Rayne58 -> RE: When masters cry... (8/12/2005 5:48:12 AM)

In the 23 years we were married I only ever saw my ex husband cry twice. Once when his best friend was killed in a hunting accident, and the other was when I told him I was leaving him. I suspect that last one was caused by the pain he was feeling in his wallet *sorry for the sarcasm, but the end of the marriage turned out to be quite nasty and all about the money* [>:]

I rarely cried when I was married. I used to, early on, but my emotions eventually got numbed and I turned in on myself and ceased to feel much of anything [&o] After I left, the emotions returned, slowly at first and then when I allowed myself to feel it all the hurt and anger just came up inside and I remember I cried for hours. I was hurt later on by someone I thought loved me and I cried buckets over that - I think I got over it quicker that way than if I'd bottled it all up.

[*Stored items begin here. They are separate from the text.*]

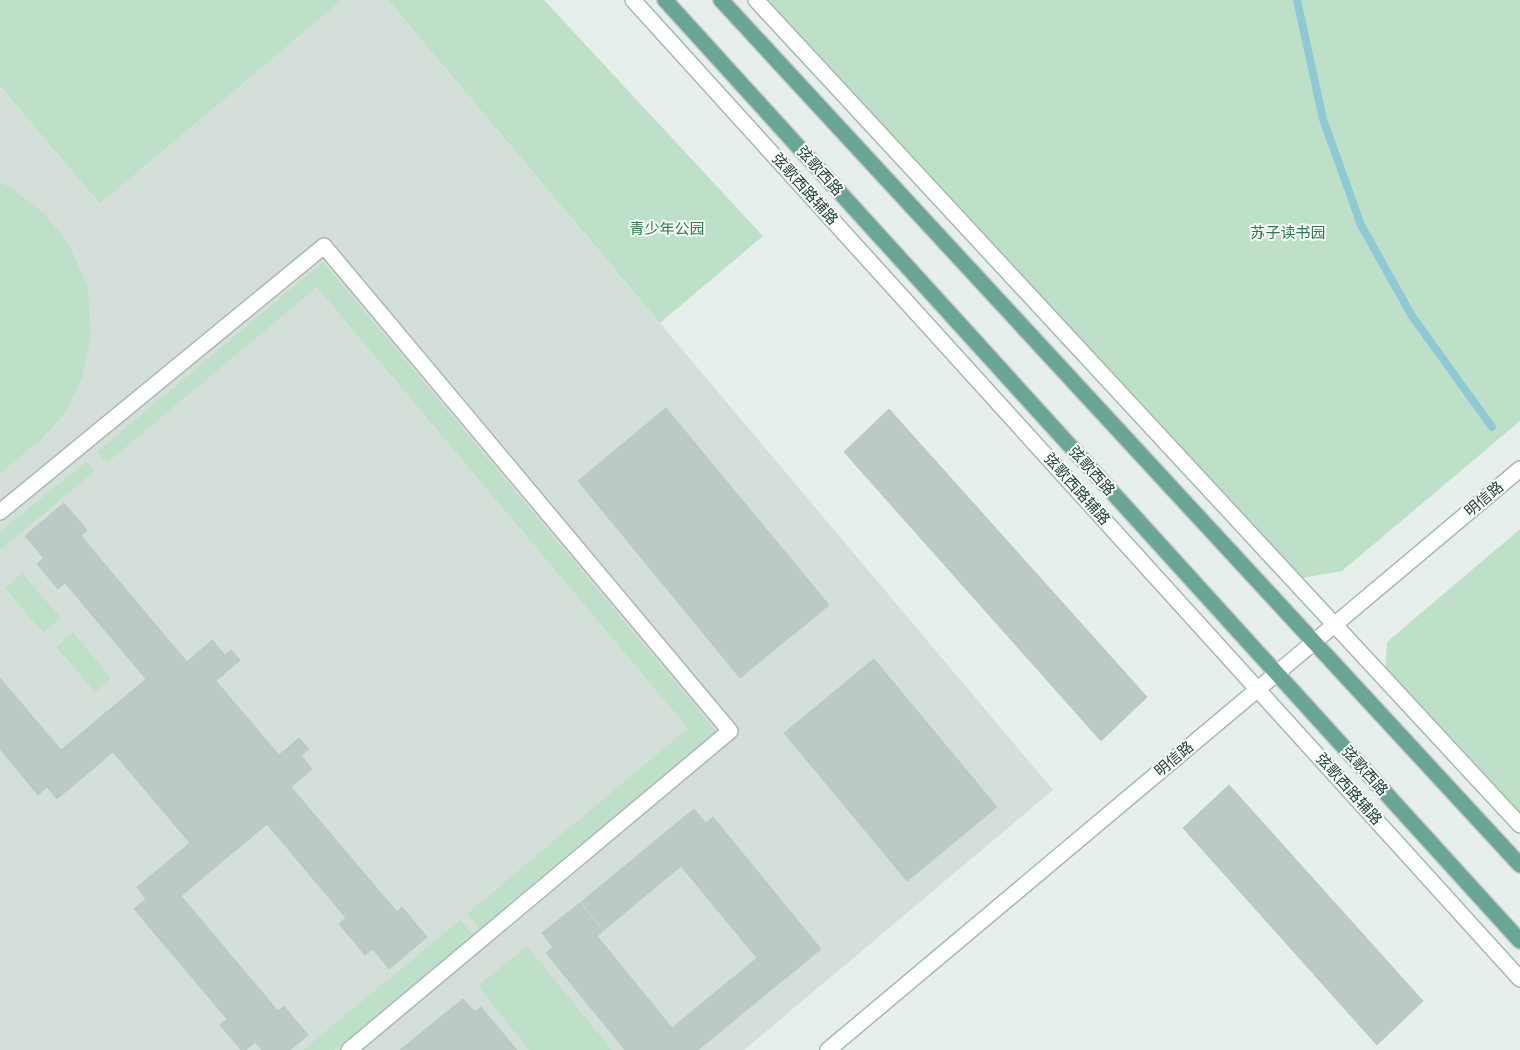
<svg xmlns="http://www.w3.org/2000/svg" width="1520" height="1050" font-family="'Roboto Condensed','Noto Sans SC',sans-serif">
  <rect width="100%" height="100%" fill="#e6efeb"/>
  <path fill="#d4dfda" d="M 342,0 L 388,0 L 1053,790 L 744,1050 L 0,1050 L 0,86 L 100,204 Z"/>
  <path fill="#bfe0c8" d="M 0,0 L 342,0 L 100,204 L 0,86 Z
    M 388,0 L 544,0 L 763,236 L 660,323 Z
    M 761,0 L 1520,0 L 1520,421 L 1342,571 L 1291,580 Z
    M 0,183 L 10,187 L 45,214 L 69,245 L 88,287 L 91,337 L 82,378 L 66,412 L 43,438 L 0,473 Z
    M 323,262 L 716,731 L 480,930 L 467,914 L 688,728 L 317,287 L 107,463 L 97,452 Z
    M 87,461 L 95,471 L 0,550 L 0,532 Z
    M 1520,529 L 1520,822 L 1385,675 L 1387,642 Z
    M 22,573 L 61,618 L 43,633 L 5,588 Z
    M 73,632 L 111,678 L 95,692 L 56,647 Z
    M 460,920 L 473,935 L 334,1050 L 303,1050 Z
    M 527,946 L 612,1050 L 529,1050 L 478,986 Z"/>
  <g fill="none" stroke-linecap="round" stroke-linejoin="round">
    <path stroke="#8ec9d4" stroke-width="8" d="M 1297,0 L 1323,119 L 1361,225 L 1412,316 L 1492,427"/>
  </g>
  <path fill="#bbcac4" stroke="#b8c9c2" d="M 666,408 L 829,605 L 740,678 L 578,481 Z
    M 889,409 L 1147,697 L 1101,741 L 844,452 Z
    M 64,503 L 87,530 L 81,536 L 187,662 L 212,640 L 225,655 L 231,650 L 240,660 L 216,681 L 279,755 L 299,738 L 309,749 L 301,755 L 312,769 L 291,787 L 397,912 L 402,907 L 427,937 L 389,969 L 373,949 L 365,955 L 339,924 L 346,918 L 267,824 L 181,896 L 278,1011 L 284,1006 L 308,1035 L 290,1050 L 262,1050 L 255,1042 L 246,1050 L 241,1050 L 220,1025 L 227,1019 L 134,909 L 146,899 L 137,887 L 190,843 L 113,752 L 57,799 L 47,787 L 38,795 L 0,749 L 0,678 L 61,750 L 146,679 L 65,583 L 58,589 L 37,564 L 44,558 L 25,536 Z
    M 874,659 L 997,807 L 907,881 L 784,733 Z
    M 1229,785 L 1423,1001 L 1377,1045 L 1183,828 Z
    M 694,809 L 706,823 L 713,817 L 821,949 L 698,1050 L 625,1050 L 546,953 L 553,947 L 542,933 L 580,903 L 603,931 L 597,936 L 672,1028 L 757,958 L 681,866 L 604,930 L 581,902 Z
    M 463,999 L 475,1012 L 481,1007 L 517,1050 L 400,1050 Z"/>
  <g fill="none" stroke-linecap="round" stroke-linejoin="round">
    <g stroke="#a8b8b2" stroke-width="18">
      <path id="minor" d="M 633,0 L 1520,979
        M 756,0 L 1520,825
        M 0,512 L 324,246 L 730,731 L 349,1050
        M 828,1050 L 1520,469"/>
    </g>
    <g stroke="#c2cac8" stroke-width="18">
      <path id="major" d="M 665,0 L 1520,941
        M 721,0 L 1520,865"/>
    </g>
    <use href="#minor" stroke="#fff" stroke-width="15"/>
    <use href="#major" stroke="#6aa596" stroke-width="15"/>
  </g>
  <g text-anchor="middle" stroke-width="4" stroke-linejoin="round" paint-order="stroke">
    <g font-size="15" fill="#24423a" stroke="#f7fbf9">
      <text transform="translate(820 171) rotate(48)" y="5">弦歌西路</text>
      <text transform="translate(805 189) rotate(48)" y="5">弦歌西路辅路</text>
      <text transform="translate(1092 471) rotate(48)" y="5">弦歌西路</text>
      <text transform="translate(1077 489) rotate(48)" y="5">弦歌西路辅路</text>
      <text transform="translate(1484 499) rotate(-40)" y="5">明信路</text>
      <text transform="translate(1174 759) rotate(-40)" y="5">明信路</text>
      <text transform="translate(1365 771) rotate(48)" y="5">弦歌西路</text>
      <text transform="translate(1349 789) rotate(48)" y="5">弦歌西路辅路</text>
    </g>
    <g font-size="15" fill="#2d7a4b" stroke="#f7fbf9">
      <text x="667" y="234">青少年公园</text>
      <text x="1288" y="238">苏子读书园</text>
    </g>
  </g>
</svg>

I have seen Master in tears because He is in so much pain sometimes [:(] It upsets me to see Him cry, yet I love and respect Him all the more, because He is able to show that side of Himself in front of me.

QuietMaster4u I sincerely hope that your tears help you to heal from your loss.....it may not seem like it now, but life will get better for you.....[&o]




gentlesurrender -> RE: When masters cry... (8/12/2005 8:40:08 AM)

my thoughts and well wishes are with you

i hate the saying it is better of have loved than never to have loved at all

it hurts like crazy when a love ends, but given time that pain subsides and you come to terms with things.

it is a grieving process and it will take time

take care




MasterTemujin -> RE: When masters cry... (8/13/2005 3:35:13 PM)

I am sorry to hear of your loss. Be well and find peace, for only time will heal you.